For the client example, check:
- [test.py](./test.py): simple demo.
- [test_cohere_wiki.py](./test_cohere_wiki.py): a Wikipedia dataset with Cohere embedding.

## API

We provide a simple sync/async [client](./qtext/client.py). You can also refer to the OpenAPI and build your own client.

- `/api/namespace` POST: create a new namespace and configure the index
- `/api/doc` POST: add a new doc
- `/api/query` POST: query the docs
- `/api/highlight` POST: semantic highlight
- `/metrics` GET: open metrics

Check the [OpenAPI documentation](http://127.0.0.1:8000/openapi/redoc) for more information (this requires the qtext service).

## Terminal UI

We provide a simple terminal UI powered by [Textual](https://github.com/textualize/textual) for you to interact with the service.

```bash
pip install textual
# need to run the qtext service first
python tui/main.py $QTEXT_PORT
```

## Configurations

Check the [config.py](./qtext/config.py) for more detail.

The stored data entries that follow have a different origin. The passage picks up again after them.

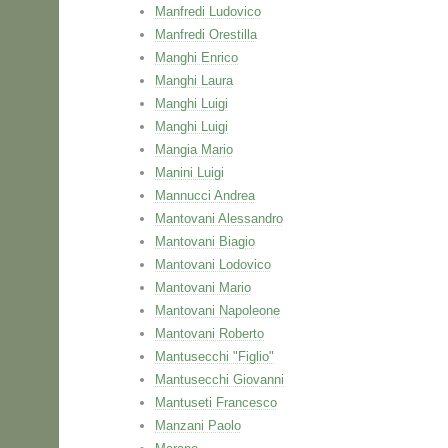
Manfredi Ludovico
Manfredi Orestilla
Manghi Enrico
Manghi Laura
Manghi Luigi
Manghi Luigi
Mangia Mario
Manini Luigi
Mannucci Andrea
Mantovani Alessandro
Mantovani Biagio
Mantovani Lodovico
Mantovani Mario
Mantovani Napoleone
Mantovani Roberto
Mantusecchi "Figlio"
Mantusecchi Giovanni
Mantuseti Francesco
Manzani Paolo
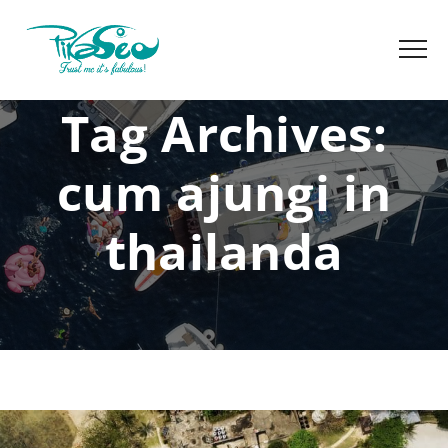
Tag Archives:
cum ajungi in
thailanda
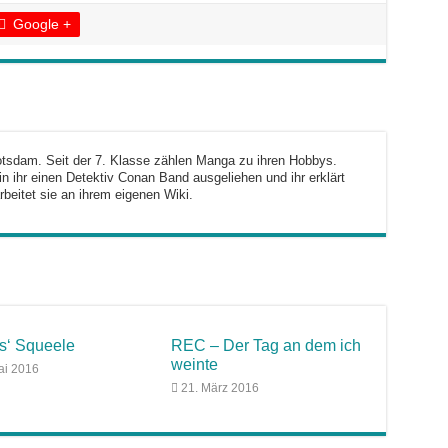
Google +
otsdam. Seit der 7. Klasse zählen Manga zu ihren Hobbys.
n ihr einen Detektiv Conan Band ausgeliehen und ihr erklärt
rbeitet sie an ihrem eigenen Wiki.
s‘ Squeele
REC – Der Tag an dem ich
weinte
ai 2016
21. März 2016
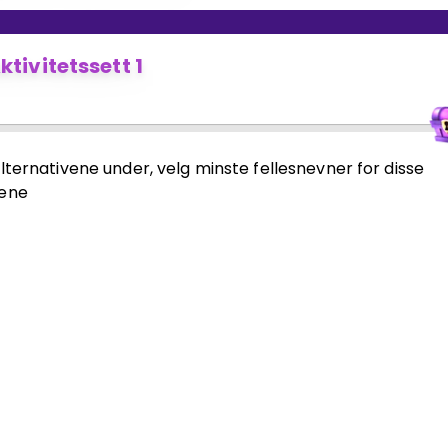
ktivitetssett 1
lternativene under, velg minste fellesnevner for disse
ene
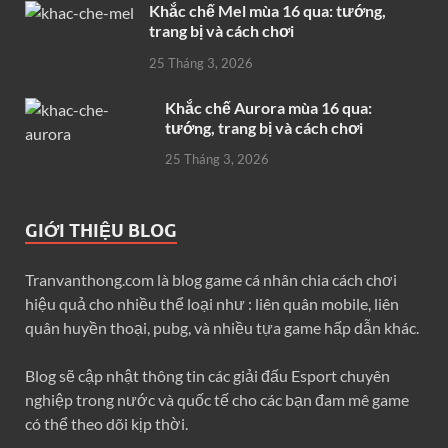
Khắc chế Mel mùa 16 qua: tướng,
trang bị và cách chơi
25 Tháng 3, 2026
Khắc chế Aurora mùa 16 qua:
tướng, trang bị và cách chơi
25 Tháng 3, 2026
GIỚI THIỆU BLOG
Tranvanthong.com là blog game cá nhân chia cách chơi
hiệu quả cho nhiều thể loại như : liên quân mobile, liên
quân huyền thoại, pubg, và nhiều tựa game hấp dẫn khác.
Blog sẽ cập nhật thông tin các giải đấu Esport chuyên
nghiệp trong nước và quốc tế cho các bạn đam mê game
có thể theo dõi kịp thời.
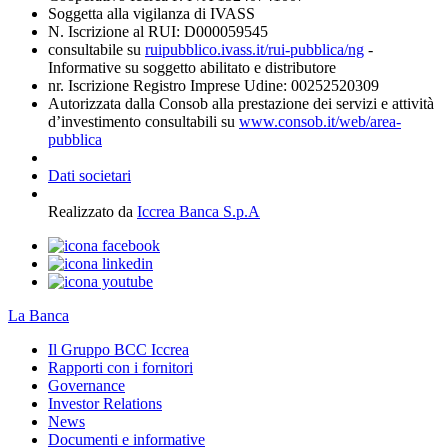
Soggetta alla vigilanza di IVASS
N. Iscrizione al RUI: D000059545
consultabile su
ruipubblico.ivass.it/rui-pubblica/ng
-
Informative su soggetto abilitato e distributore
nr. Iscrizione Registro Imprese Udine: 00252520309
Autorizzata dalla Consob alla prestazione dei servizi e attività
d’investimento consultabili su
www.consob.it/web/area-
pubblica
Dati societari
Realizzato da
Iccrea Banca S.p.A
La Banca
Il Gruppo BCC Iccrea
Rapporti con i fornitori
Governance
Investor Relations
News
Documenti e informative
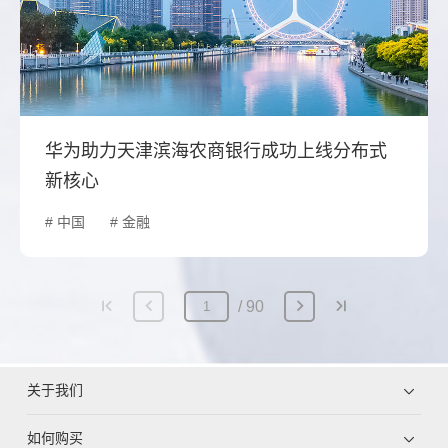
华为助力天津滨海农商银行成功上线分布式
新核心
# 中国
# 金融
90
关于我们
如何购买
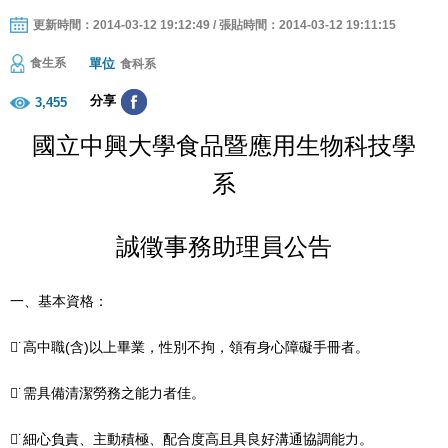
更新時間：2014-03-12 19:12:49 / 張貼時間：2014-03-12 19:11:15
單位
食生系
食科系
分享
3,455
國立中興大學食品暨應用生物科技學
系
誠徵事務助理員公告
一、基本資格：
˙高中職
(
含
)
以上畢業，性別不拘，領有身心障礙手冊者。
˙需具備清潔勞務之能力者佳。
˙細心負責、主動積極、配合度高且具良好溝通協調能力。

It will read the `$HOME/.config/qtext/config.json` if this file exists.

## Integrate to the RAG pipeline

This project has most of the components you need for the RAG except for the last LLM generation step. You can send the retrieval + reranked docs to any LLM providers to get the final result.

## Customize the table schema

> [!NOTE]
> If you already have the table in Postgres, you will be responsible for the text-indexing and vector-indexing part.

1. Define a `dataclass` that includes the **necessary** columns as class attributes
   - annotate the `primary_key`, `text_index`, `vector_index`, `sparse_index` with metadata (not all of them are required, only the necessary ones)
   - attributes without default value or default factory is treated as required when you add new docs
2. Implement the `to_record` and `from_record` methods to be used in the reranking stage
3. Change the `config.vector_store.schema` to the class you have defined

Check the [schema.py](/qtext/schema.py) for more details.